Ruling of the RTC: in favor of the plaintiffs


o Deed of extrajudicial partition null and void
o Jose as the lawful owner and possessor
o Ordering defendants to pay Jose attorneys fees and litigation
expenses
o The RTC affirmed Joses ownership by virtue of the oral partition
made by all the siblings
o The RTC found baseless the claim of Rosario that the lot was an
inheritance of her father
Tax declaration is not conclusive prove of ownership
The tax declaration, itself, is questionable since it was
issued only in 1994 when Ireneo died in 1992
CA reversed the RTC relying on the factual findings of the MTC in the
eviction case
o Former owner was Ireneo, Deed of Extrajudicial Partition was
valid
o CA said that the case filed by petitioners was a mere afterthought
after they lost the eviction case.
Thus, this petition
ISSUE: WON the CA erred in upholding the deed of extrajudicial partition and
quitclaim dated April 3, 1997 because it grossly violated the substantive right of
Casilang as direct compulsory heir
HELD: Yes, there is merit in the petition
RATIO:
On the issue of conflict of factual findings, the Court decided to make a
determination due to the conflict in the findings of the lower court and the
CA
o By relying solely on the findings of the MTC, the CA disregarded
the testimonial, documentary, and circumstantial evidence of the
petitioners obtained by the RTC after a full trial on the merits
o A review of the parties evidence shows that an oral partition was
entered into by the siblings (children of Liborio) giving the lot in
issue to Jose as his share
o Rosario presented no proof whatsoever that her father, Ireneo,
inherited the lot
The parties verbal partition is valid, and has been ratified by their
taking possession of their shares

The validity of an oral partition is well-settled in our jurisdiction


(Vda.
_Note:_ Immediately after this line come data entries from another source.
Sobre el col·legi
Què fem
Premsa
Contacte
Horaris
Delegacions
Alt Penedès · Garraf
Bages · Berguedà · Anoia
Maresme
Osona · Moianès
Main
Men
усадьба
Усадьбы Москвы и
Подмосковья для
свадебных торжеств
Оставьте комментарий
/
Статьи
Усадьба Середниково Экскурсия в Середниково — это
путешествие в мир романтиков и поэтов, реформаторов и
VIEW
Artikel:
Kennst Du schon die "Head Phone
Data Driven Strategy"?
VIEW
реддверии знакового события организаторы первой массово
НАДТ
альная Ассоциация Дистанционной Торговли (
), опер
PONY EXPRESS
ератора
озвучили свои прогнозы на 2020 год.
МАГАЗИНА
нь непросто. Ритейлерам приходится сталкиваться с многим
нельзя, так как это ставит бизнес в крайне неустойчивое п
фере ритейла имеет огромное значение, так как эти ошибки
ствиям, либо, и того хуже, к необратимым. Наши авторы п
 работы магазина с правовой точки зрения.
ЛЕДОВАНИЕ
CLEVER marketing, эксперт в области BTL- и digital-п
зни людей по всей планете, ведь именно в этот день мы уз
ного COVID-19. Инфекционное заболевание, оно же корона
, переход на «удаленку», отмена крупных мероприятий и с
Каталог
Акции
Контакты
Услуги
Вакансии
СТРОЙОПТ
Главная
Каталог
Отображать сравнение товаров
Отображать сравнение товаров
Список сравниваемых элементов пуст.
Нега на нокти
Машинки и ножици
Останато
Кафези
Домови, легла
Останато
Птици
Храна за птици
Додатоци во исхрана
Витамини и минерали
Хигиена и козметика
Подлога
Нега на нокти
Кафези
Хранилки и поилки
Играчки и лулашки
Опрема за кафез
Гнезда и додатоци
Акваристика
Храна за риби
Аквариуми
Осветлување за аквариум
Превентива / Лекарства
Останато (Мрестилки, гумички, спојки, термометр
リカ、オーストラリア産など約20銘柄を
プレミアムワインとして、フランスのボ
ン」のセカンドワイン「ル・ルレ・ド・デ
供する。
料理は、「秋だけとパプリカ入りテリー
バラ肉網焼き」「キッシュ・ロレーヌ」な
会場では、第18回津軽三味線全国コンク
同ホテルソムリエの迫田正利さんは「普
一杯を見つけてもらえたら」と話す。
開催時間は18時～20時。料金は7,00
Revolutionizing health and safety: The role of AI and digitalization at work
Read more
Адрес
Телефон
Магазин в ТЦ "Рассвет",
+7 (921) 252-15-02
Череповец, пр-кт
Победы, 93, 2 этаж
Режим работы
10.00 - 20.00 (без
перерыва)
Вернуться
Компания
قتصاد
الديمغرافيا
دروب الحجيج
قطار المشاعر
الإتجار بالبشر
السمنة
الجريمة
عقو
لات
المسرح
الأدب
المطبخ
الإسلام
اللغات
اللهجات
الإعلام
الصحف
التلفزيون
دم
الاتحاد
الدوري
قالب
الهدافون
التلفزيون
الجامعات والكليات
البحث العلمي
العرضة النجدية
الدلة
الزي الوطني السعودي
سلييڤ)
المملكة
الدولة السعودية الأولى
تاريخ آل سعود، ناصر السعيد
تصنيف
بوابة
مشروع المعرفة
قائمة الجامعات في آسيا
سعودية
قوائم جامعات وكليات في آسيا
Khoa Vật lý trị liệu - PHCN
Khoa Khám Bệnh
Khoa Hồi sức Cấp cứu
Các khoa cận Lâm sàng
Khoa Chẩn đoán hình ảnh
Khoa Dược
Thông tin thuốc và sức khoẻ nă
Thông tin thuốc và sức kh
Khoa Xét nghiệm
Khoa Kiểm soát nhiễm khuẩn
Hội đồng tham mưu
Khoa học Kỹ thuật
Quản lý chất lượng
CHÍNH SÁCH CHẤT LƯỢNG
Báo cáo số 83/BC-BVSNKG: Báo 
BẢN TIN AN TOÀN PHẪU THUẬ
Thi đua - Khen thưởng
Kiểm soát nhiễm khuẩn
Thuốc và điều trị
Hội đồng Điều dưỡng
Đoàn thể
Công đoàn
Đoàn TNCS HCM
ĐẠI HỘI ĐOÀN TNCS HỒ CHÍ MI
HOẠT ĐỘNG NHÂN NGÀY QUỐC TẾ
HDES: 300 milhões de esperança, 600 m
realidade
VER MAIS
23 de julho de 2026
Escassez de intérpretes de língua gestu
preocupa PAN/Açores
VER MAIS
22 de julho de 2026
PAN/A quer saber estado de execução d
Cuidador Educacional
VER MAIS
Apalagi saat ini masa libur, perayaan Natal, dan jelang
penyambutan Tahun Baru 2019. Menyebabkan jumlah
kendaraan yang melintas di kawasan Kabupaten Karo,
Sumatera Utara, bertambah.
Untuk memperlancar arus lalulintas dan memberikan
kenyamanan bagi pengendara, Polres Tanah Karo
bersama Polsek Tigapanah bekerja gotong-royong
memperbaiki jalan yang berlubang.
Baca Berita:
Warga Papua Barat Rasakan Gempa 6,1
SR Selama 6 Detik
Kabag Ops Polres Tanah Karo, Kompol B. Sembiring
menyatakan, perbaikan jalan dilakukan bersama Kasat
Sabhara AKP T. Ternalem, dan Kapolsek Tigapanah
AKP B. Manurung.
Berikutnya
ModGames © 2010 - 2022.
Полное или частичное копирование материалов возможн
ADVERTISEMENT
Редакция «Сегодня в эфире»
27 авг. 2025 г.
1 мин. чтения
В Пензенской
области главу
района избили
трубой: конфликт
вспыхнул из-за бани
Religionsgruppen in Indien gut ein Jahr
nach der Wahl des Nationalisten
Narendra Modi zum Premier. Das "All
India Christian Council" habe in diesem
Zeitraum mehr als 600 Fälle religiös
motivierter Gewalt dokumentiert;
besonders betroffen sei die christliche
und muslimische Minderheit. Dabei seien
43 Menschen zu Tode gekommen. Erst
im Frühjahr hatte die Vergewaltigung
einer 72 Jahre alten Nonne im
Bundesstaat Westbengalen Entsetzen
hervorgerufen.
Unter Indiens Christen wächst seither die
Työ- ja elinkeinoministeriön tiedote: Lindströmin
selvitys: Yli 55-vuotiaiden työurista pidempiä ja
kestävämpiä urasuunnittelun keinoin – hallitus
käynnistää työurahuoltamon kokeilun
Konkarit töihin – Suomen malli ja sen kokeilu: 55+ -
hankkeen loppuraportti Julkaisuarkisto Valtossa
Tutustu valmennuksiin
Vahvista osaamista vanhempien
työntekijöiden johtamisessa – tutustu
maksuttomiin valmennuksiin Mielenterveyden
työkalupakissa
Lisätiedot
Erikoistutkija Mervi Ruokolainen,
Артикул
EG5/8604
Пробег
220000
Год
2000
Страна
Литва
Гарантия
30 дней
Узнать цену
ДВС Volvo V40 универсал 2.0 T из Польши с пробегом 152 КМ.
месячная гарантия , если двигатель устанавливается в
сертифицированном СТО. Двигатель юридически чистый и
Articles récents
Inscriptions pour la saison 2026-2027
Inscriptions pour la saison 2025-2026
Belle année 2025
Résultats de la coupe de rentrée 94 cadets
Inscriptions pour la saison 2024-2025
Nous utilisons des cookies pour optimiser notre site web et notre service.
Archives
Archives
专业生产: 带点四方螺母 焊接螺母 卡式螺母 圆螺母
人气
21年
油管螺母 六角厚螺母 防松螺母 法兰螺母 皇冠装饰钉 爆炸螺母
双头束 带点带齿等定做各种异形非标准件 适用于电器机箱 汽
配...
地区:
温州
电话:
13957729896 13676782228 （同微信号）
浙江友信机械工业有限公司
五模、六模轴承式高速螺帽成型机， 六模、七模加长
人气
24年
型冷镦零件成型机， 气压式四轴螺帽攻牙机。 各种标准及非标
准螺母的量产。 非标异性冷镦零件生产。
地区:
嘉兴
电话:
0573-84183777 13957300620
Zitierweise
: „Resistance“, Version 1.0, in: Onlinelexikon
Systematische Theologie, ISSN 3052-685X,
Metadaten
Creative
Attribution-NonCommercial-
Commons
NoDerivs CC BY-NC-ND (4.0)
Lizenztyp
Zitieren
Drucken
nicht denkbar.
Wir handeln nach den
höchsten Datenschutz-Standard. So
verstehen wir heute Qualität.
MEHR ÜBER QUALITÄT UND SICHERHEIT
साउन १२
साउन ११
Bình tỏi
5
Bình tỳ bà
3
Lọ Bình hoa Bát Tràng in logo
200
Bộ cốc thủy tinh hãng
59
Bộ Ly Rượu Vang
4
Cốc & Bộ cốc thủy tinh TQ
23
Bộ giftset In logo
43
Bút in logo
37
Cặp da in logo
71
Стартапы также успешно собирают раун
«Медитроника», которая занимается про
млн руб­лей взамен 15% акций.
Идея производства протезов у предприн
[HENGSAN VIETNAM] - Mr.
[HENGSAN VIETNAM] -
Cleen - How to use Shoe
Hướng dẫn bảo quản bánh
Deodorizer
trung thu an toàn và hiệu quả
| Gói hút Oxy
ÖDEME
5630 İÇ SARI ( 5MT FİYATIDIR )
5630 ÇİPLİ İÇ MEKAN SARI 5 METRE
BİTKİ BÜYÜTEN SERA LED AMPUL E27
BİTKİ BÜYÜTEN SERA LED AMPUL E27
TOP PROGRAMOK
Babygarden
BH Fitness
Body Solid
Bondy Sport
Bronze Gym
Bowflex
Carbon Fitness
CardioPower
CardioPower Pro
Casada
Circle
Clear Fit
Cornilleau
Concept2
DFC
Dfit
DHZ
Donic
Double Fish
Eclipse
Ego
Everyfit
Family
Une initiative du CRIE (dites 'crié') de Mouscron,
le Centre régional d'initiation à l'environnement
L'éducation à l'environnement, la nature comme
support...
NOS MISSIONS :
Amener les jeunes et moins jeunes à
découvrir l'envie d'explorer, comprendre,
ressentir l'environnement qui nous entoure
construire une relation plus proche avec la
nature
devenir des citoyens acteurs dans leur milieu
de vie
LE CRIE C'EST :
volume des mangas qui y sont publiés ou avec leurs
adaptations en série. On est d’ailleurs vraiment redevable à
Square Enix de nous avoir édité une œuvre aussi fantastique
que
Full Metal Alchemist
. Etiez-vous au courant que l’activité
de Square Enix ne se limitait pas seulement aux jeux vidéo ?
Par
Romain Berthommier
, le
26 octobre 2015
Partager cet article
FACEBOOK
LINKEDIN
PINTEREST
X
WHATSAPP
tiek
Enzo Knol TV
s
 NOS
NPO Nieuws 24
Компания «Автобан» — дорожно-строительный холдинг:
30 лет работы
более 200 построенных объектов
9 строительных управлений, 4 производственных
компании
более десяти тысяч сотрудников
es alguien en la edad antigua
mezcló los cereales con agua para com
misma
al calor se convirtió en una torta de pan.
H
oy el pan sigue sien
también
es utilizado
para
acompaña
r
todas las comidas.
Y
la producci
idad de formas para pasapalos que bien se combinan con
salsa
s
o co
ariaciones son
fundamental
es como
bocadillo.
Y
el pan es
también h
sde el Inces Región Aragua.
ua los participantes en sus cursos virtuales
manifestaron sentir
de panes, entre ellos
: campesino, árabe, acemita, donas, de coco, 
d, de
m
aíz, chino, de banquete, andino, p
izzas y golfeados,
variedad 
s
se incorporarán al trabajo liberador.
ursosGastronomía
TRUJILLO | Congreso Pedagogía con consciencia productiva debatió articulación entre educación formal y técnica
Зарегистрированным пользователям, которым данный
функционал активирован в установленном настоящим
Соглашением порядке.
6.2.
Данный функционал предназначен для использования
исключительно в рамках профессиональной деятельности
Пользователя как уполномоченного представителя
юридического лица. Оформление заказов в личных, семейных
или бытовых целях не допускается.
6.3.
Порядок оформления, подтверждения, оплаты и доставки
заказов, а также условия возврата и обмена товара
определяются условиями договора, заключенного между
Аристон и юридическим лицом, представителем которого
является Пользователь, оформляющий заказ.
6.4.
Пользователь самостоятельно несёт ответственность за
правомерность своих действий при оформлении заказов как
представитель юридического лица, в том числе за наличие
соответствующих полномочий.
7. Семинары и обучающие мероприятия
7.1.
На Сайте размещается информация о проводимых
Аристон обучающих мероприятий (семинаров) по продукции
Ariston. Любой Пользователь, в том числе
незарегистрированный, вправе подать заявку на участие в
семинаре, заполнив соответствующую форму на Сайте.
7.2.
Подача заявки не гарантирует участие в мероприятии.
De Espina v. Abaya)
o The validity of such oral partition may be confirmed by subsequent
acts of the parties involved such as the execution of notarized
quitclaims (Maestrado v. CA)
o A parol(oral) partition may be sustained on the ground that parties
thereto have acquiesced in and ratified the partition by taking
possession in severalty, exercising acts of ownership with respect
thereto, or otherwise recognizing the existence of the partition.
(Maglucot-Aw v. Maglucot)
o Joses possession of Lot No. 4618 under a claim of ownership is
well borne out by the records. It is also consistent with the claimed
verbal partition with his siblings, and fully corroborated by his
sisters Felicidad, Jacinta, Leonora, and Flora, who further testified
that they each had taken possession of their own shares and built
their houses thereon.
o A possessor of the real estate property is presumed to have title
thereto unless the adverse claimant establishes a better right, which
Rosario failed to do in this case
Tax declarations are not conclusive evidence of
ownership
Even assuming they are, it must be noted that Ireneo did
not file those declarations himself since he died in 1992
while the declarations were dated 1994
WHEREFORE, premises considered, the Petition is GRANTED. The
decision of the Court of Appeals is hereby REVERSED AND SET
ASIDE, and the decision of the Regional Trial Court is REINSTATED.